WMO also reported that Arctic warming over the next five extended winters from November to March, relative to the average of the 1991 to 2020 period, is predicted to be more than three times as large as the warming in global mean temperature. It said predictions of sea ice for March 2024 to 2028 also suggest further reductions in sea ice concentration in the Barents Sea, Bering Sea, and Sea of Okhotsk.
“Behind these statistics lies the bleak reality that we are way off track to meet the goals set in the Paris Agreement,” said WMO's Deputy Secretary-General Ko Barrett. “We must urgently do more to cut greenhouse gas emissions, or we will pay an increasingly heavy price in terms of trillions of dollars in economic costs, millions of lives affected by more extreme weather and extensive damage to the environment and biodiversity.”
'We are playing Russian roulette with our planet'
There is a 47% likelihood the global temperature averaged over the entire five-year 2024 to 2028 period will exceed 1.5° above the pre-industrial era, says the WMO's global annual to decadal update, which represents a jump from the 32% forecast in last year’s report for the 2023 to 2027 period.
The 80% chance of at least one of the next five years exceeding 1.5° rose steadily since 2015, when it was close to zero. From 2017 to 2021, there was a 20% chance, which rose to 66% between 2023 and 2027.
“WMO is sounding the alarm that we will be exceeding the 1.5° level on a temporary basis with increasing frequency," said Barrett, a former senior climate advisor for the U.S. National Oceanic and Atmospheric Administration.
"We have already temporarily surpassed this level for individual months – and indeed as averaged over the most recent 12-month period," she said. "However, it is important to stress that temporary breaches do not mean that the 1.5 ° goal is permanently lost, because this refers to long-term warming over decades."

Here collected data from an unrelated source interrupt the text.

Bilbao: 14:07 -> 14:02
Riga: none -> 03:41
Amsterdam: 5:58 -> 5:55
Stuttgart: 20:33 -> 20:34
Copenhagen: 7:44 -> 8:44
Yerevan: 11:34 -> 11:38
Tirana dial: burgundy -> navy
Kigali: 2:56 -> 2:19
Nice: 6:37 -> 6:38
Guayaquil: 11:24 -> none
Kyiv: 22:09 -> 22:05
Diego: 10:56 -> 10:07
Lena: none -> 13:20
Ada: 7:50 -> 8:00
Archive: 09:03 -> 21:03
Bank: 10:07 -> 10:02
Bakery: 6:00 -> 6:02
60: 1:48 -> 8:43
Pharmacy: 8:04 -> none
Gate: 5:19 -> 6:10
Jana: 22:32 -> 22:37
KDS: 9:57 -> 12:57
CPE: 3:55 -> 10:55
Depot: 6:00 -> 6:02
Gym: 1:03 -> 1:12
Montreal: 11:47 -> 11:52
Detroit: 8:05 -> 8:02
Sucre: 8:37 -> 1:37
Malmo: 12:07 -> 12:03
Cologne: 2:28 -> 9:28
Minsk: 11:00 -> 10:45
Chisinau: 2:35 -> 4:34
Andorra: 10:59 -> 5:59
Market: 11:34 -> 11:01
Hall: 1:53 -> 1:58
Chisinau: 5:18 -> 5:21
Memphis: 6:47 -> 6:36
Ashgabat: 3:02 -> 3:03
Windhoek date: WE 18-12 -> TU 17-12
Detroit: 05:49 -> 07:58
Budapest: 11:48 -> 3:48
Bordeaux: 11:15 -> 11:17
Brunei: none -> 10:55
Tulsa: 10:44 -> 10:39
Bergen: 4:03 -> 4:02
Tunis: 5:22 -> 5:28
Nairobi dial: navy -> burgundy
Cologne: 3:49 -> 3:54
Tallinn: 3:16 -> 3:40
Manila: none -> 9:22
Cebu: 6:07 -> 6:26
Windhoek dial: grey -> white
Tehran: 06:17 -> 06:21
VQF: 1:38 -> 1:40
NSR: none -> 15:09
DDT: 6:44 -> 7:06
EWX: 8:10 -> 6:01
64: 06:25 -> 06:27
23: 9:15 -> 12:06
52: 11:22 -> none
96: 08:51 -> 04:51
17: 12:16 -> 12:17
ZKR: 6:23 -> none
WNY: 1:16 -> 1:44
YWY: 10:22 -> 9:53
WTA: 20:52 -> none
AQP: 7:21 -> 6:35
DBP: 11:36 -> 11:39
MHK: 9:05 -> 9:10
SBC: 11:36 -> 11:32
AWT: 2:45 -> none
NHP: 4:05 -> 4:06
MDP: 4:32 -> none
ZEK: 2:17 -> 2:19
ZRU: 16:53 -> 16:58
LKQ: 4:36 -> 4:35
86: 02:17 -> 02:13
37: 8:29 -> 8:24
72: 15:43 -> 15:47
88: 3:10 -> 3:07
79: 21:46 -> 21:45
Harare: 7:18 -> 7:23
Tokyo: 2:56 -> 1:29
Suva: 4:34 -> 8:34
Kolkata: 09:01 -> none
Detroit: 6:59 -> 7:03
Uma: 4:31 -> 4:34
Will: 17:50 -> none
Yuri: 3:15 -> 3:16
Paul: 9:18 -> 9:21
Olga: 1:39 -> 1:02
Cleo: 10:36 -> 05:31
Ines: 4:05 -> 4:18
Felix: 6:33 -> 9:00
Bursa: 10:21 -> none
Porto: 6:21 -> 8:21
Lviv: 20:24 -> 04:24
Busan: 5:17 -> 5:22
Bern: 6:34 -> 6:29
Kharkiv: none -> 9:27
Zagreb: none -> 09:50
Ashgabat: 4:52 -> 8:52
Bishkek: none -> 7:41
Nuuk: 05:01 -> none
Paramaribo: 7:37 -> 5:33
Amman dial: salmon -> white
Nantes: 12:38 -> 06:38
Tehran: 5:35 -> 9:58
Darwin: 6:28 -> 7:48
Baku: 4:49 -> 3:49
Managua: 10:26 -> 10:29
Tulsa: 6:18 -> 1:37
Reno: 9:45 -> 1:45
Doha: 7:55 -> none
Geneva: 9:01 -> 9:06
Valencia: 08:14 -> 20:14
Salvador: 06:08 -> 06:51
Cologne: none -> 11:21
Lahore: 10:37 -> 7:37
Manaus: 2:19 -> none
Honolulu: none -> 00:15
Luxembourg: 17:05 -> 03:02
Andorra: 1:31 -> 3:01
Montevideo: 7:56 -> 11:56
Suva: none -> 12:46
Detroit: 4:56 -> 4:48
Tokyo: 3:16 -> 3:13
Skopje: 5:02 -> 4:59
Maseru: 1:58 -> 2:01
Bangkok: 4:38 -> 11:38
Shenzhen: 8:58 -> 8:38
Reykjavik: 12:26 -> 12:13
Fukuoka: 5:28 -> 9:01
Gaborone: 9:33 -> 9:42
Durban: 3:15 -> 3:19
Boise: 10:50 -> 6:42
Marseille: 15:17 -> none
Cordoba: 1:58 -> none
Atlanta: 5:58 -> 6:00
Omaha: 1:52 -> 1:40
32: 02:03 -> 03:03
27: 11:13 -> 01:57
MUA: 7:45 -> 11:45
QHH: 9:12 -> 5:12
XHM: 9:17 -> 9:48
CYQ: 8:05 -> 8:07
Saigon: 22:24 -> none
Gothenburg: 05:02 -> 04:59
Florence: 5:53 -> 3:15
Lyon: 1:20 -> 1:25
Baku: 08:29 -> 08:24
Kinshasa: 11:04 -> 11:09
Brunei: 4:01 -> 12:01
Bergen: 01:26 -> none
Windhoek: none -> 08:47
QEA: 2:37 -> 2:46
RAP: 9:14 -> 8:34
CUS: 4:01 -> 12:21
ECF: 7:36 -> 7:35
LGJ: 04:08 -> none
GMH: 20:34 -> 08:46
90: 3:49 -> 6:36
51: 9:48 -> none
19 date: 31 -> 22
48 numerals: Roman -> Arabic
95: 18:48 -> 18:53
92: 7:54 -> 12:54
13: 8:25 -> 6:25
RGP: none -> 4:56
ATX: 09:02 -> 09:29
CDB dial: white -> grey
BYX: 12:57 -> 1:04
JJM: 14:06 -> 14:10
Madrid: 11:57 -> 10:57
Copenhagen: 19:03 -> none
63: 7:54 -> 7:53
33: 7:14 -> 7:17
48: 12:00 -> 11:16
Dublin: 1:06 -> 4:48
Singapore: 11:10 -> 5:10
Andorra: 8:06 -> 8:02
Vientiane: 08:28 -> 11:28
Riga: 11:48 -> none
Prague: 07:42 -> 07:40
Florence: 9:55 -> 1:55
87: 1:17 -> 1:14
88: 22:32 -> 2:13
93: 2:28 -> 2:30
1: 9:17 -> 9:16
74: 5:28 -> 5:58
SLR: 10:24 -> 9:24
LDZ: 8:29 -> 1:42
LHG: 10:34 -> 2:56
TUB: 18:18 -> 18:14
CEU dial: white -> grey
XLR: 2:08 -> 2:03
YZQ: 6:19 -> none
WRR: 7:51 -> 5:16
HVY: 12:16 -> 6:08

Rising temperatures will likely result in the collapse of the Greenland Ice Sheet and the West Antarctic Ice Sheet, with catastrophic sea level rise, climate scientists say. They also will lead to destruction of tropical coral reef systems, collapse of the Labrador Sea Current that impacts weather patterns in Europe, and widespread permafrost melt that will release devastating levels of heat-trapping methane.
The International Energy Agency reports clean energy investments in developing and emerging economies beyond China need to reach up to US$1.7 trillion a year by the early 2030s. Financing that will be a focus of the U.N.'s Summit of the Future to be held on the sidelines of the U.N. General Assembly in September.
Guterres took aim at the subsidies that many nations provide for fossil fuels to keep consumer prices to a minimum. “Climate change is the mother of all stealth taxes paid by everyday people and vulnerable countries and communities,” he said. “Meanwhile, the godfathers of climate chaos — the fossil fuel industry — rake in record profits and feast off trillions in taxpayer-funded subsidies.”
Humanity faces "a moment of truth," he said, with the Paris climate treaty's 1.5° goal hanging by a thread while nations keep spewing 40 billion metric tons a year of climate-altering carbon dioxide into the atmosphere.
"Global emissions need to fall 9% every year to 2030 to keep the 1.5° limit alive. But they are heading in the wrong direction. Last year they rose by 1%," he said. "We are playing Russian roulette with our planet. We need an exit ramp off the highway to climate hell."
Guterres emphasized, however, that all is not lost. "Stepping over the threshold for a short time does not mean the long-term goal is shot," he said. "It means we need to fight harder. Now. The truth is the battle for 1.5 degrees will be won or lost in the 2020s under the watch of leaders today."
He also encouraged youth and student activists to keep demanding climate action worldwide. "You are on the right side of history. You speak for the majority. Keep it up. Don’t lose courage. Don’t lose hope," he said. "It’s time for leaders to decide whose side they’re on. Tomorrow is too late."